March 16th, 2020
In 2016 I read a book called “The Great Depression: A Diary: Benjamin Roth,” which was a first-hand experience of one lawyer’s perspective of the markets during the Great Depression. At many points in the book, Roth (of no relation to the tax-advantaged investing account here in the States) mentioned numerous times throughout the multi-year ordeal that he saw ample buying opportunities. He didn’t have the capital.
I’m going to journal during these tumultuous financial and epidemiological times spurred by the exponential growing coronavirus.
It’s just before the market opens on Monday, March 16th, 2020, and we’re expecting yet another red day. Potentially even circuit breakers are pausing trading for 15 minutes; within a moment of the market’s opening.
I’m expecting another 5% drop in my traditional investments today, and potentially another very red week. (PS, markets just opened, and VTI began 10.9% down!)
Last night, the Feds announced a series of measures that the futures markets didn’t take too kindly.
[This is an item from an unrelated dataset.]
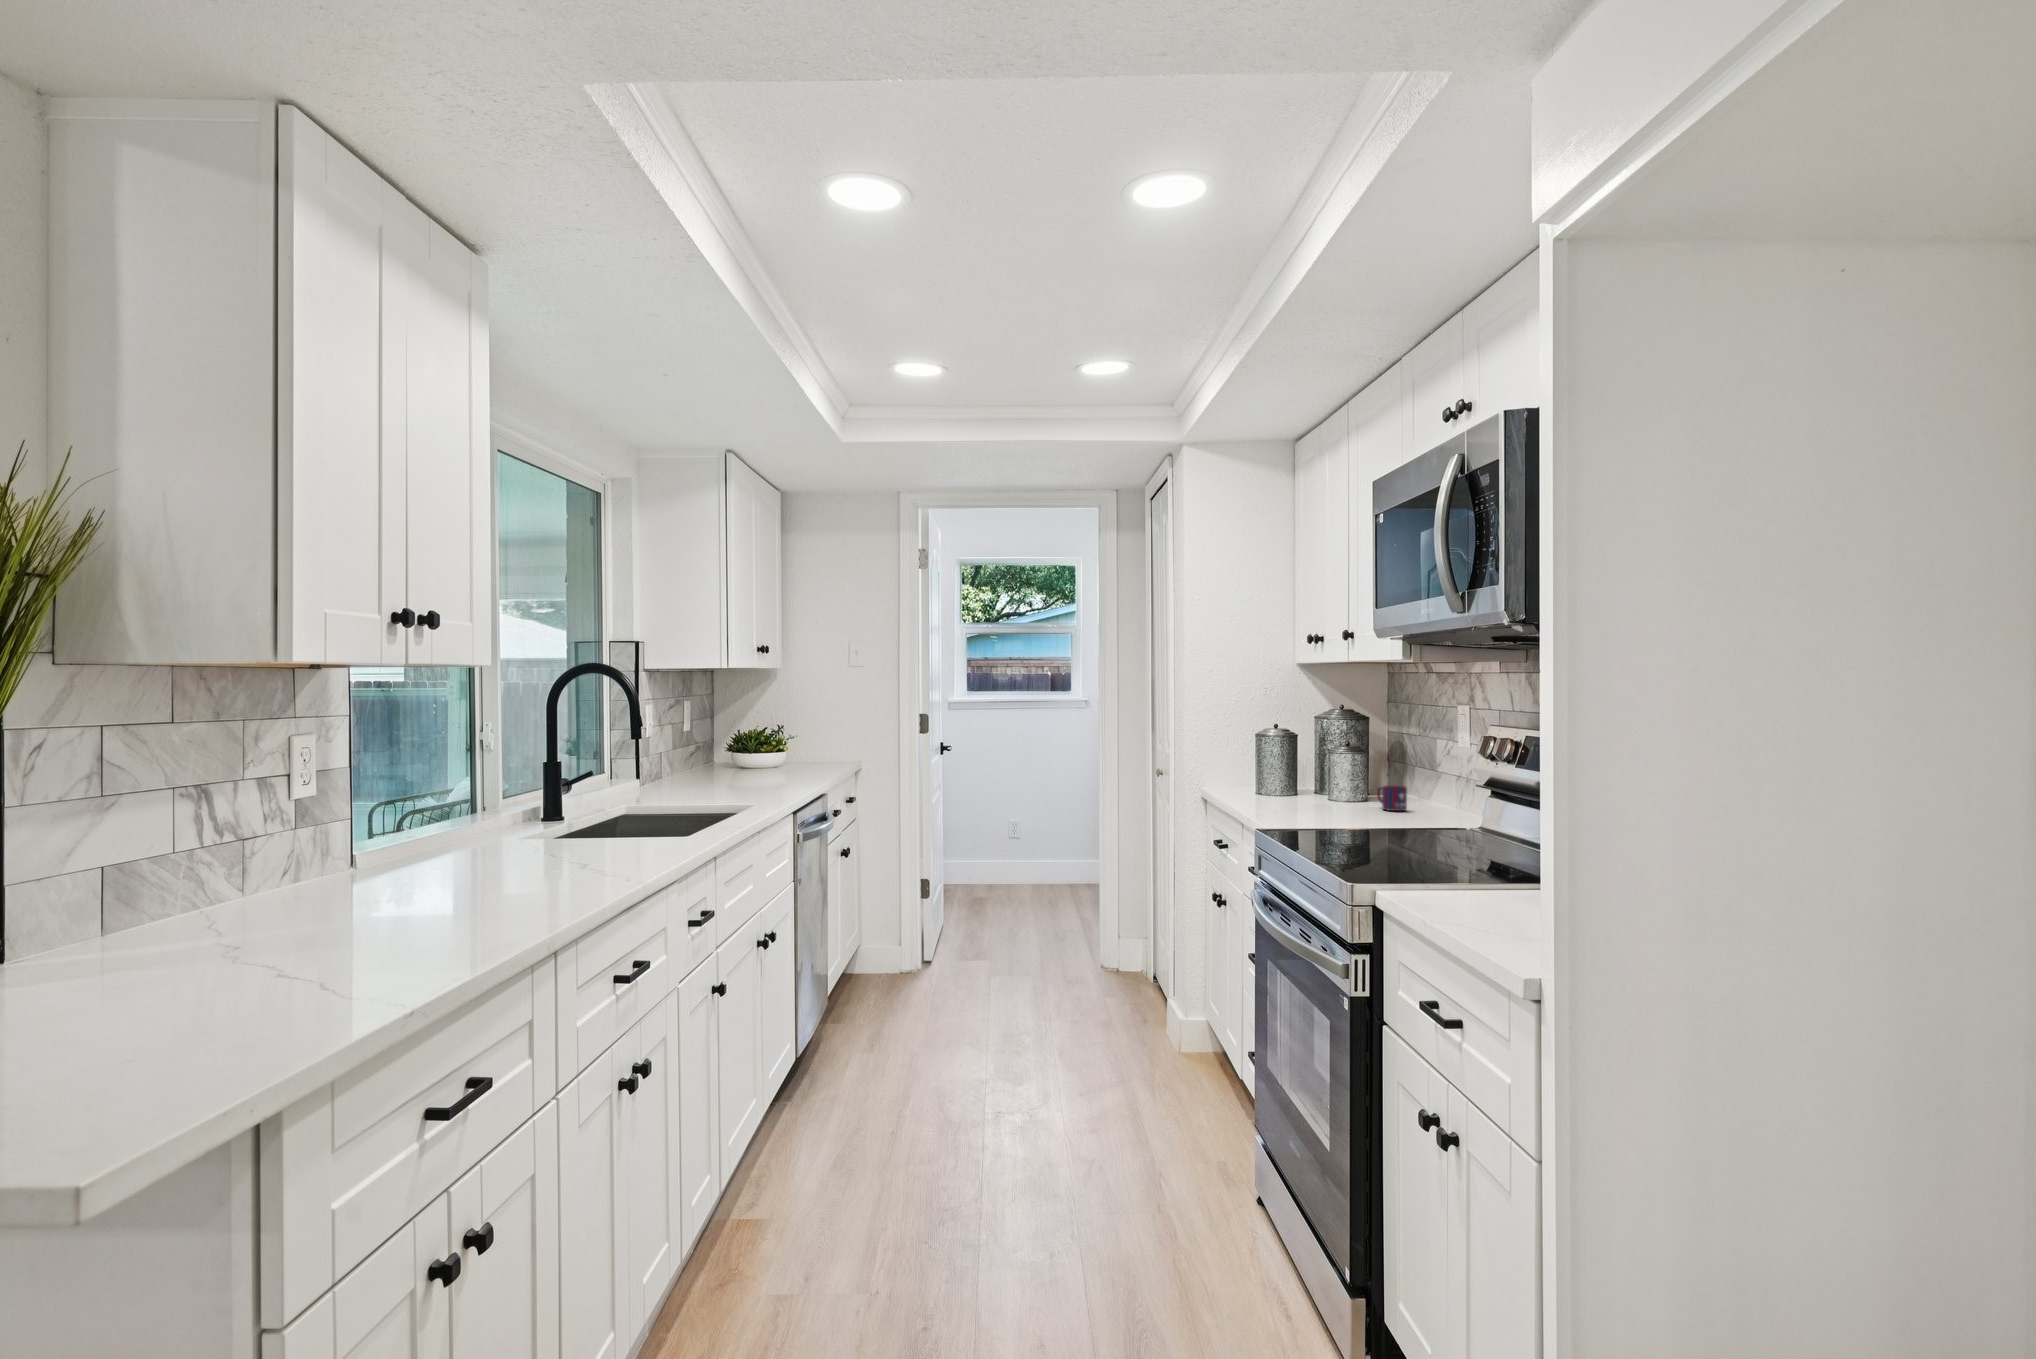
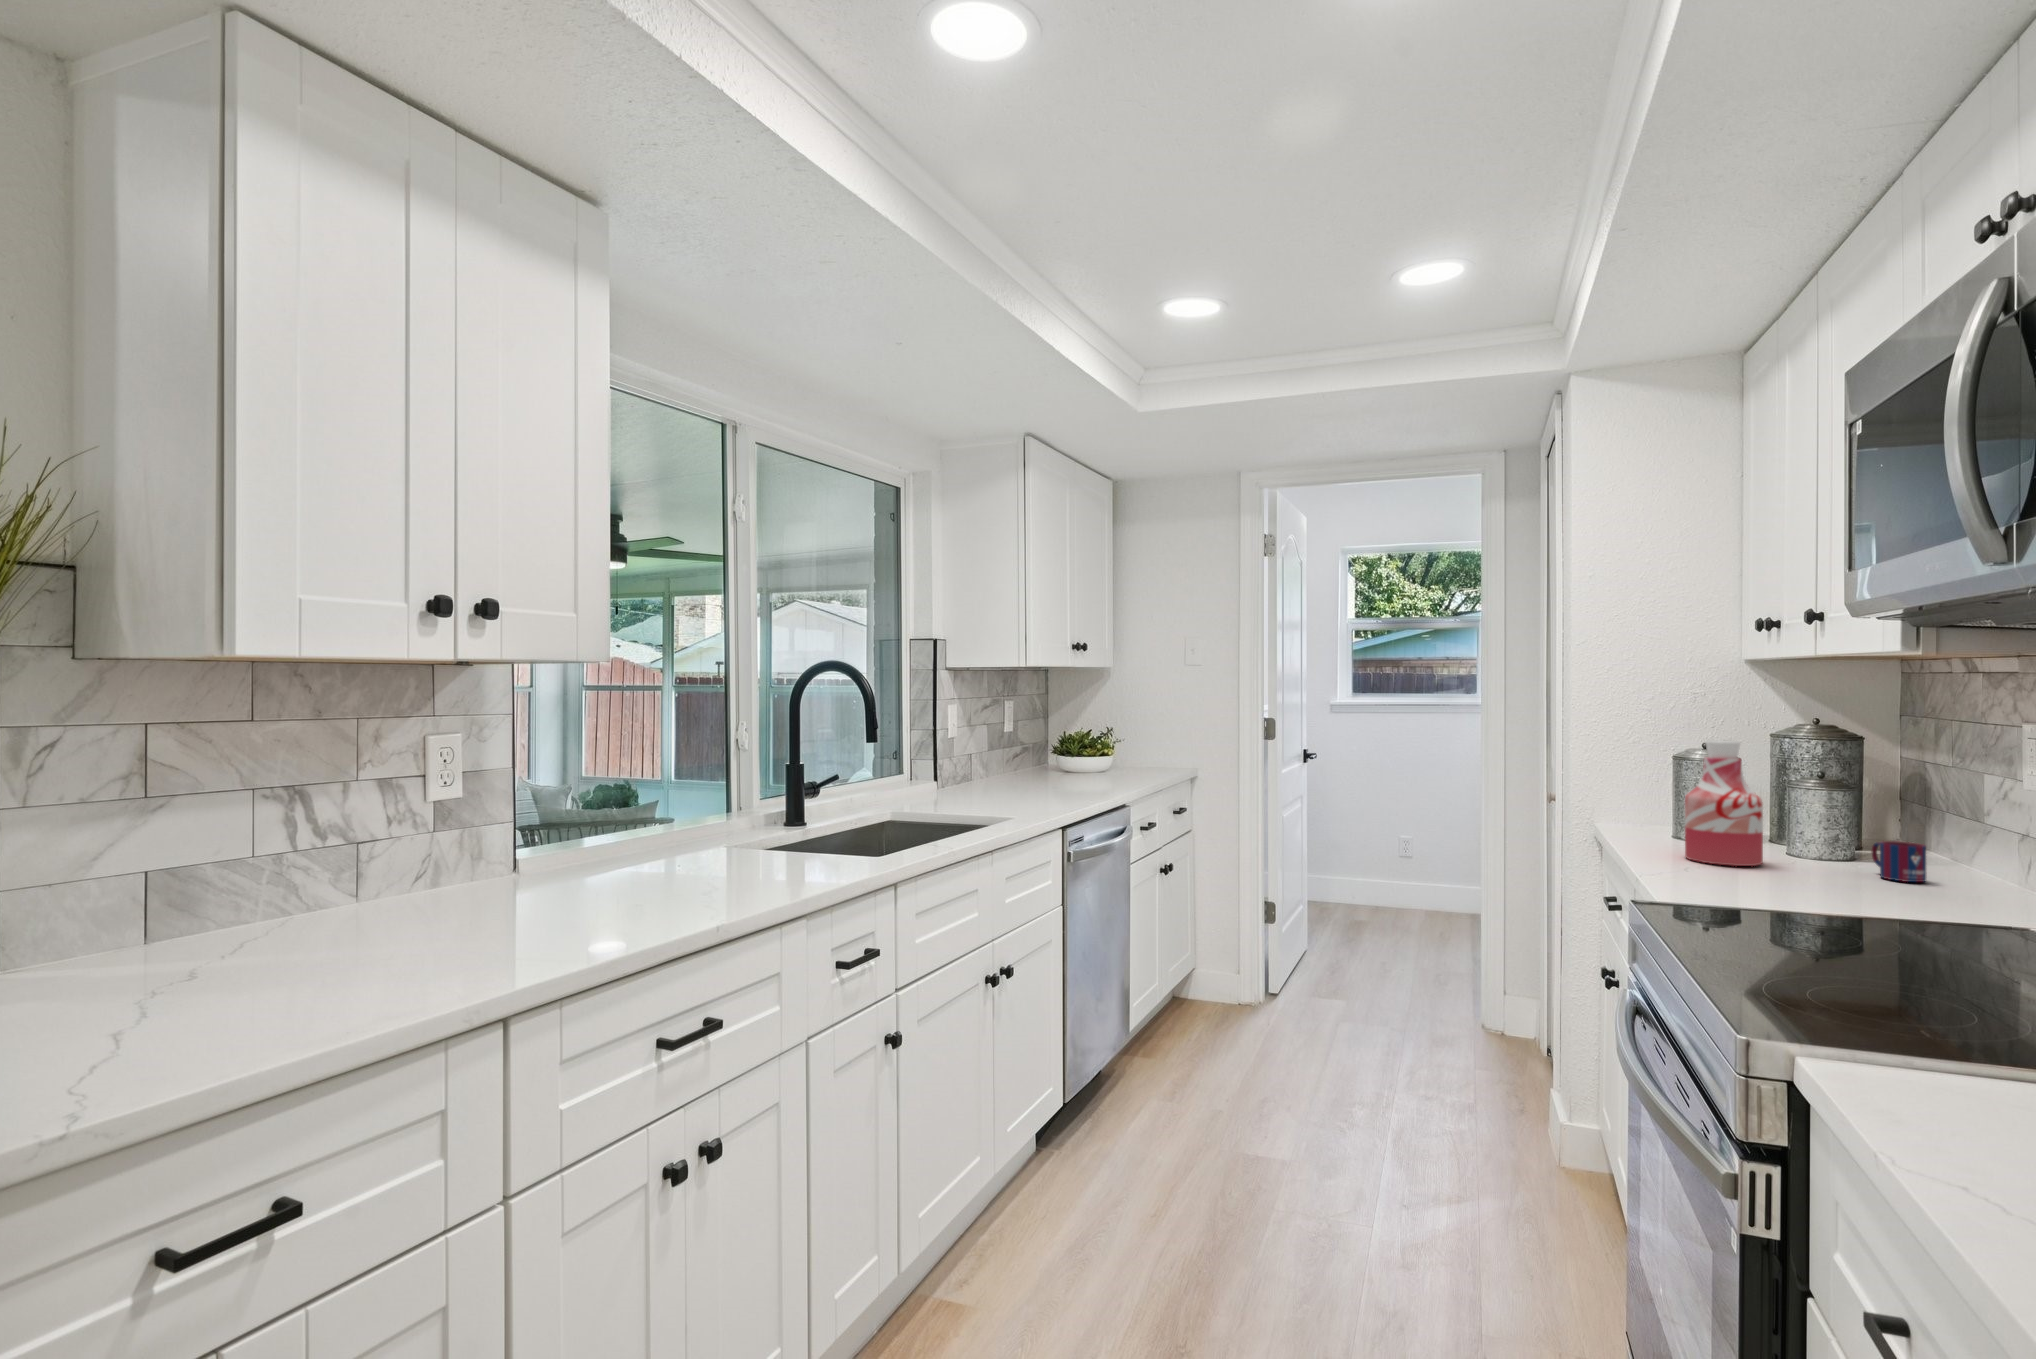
bottle: none [1272,722,1318,808] -> present [1685,740,1763,866]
Many are saying, “the Fed has no more ammunition” about the tools they’ve got to handle this crisis. At this point, I perceive they can only further devalue the dollar by printing more money. Here are the Feds plans (as of 3/15/2020):
- US interest rate is now in a range of 0 to 0.25 percent
- Banks required to hold 0% in reserve (down from 10%)
- Buying $500 billion in treasuries
- Buying $200 billion in mortgage-backed securities
Maybe in another journal article, I’ll go into the repackaged collateral debt swaps that crippled the US markets in 2007, and how they’ve made a resurgence in 2020. There may be a connection with the $200 billion in mortgage-backed securities the Fed is purchasing.
Yesterday, I bought more Bitcoin at $5,300 and woke up to a $4,600 price. I still feel like I’m catching the falling blade, but I also don’t want to miss buying Bitcoin at these prices. I’ll likely continue buying more on the way down and allocating some extra capital.
Despite all this madness, I’m very happy to have an investment plan that I’ve been following religiously for the past five years. It’s quite simple: dollar-cost average. Every payday, I put as much money as I’m allowed by the IRS into tax-advantaged accounts. Currently, I’m invested in the Total US Stock Market Index (VTSAX), Total International Stock Market (VGTSX), and Vanguard Real Estate Index Fund (VGSLX).
The only thing I’ve been fighting is the urge to plow more money into the markets, which is something I didn’t expect when establishing my plan five years ago. I’d always anticipated I’d be afraid of losing capital, but my experience has been the opposite.
If this downturn is anything like the Great Depression, then I’ll likely have ample opportunity’s to buy.
I grew up in Miami and have seen many people panic. This mentality is something I’ve carried through this coronavirus scare. I might have been a bit callous in understanding the exponential threat this disease offers (even though I’ve been social distancing, and avoiding crowds)
This is one of the first articles that helped me better understand the nuances of the public health crisis that might loom: https://medium.com/@tomaspueyo/coronavirus-act-today-or-people-will-die-f4d3d9cd99ca
Final thought: Hardcore Bitcoiner’s are talking about potential bank runs. I think it’s a bit overblown, but only time will tell.
Also, yesterday I got into it with an ETH maximalist and was blocked by a Bitcoin maximalist. Irrationality and emotions are beginning to take over.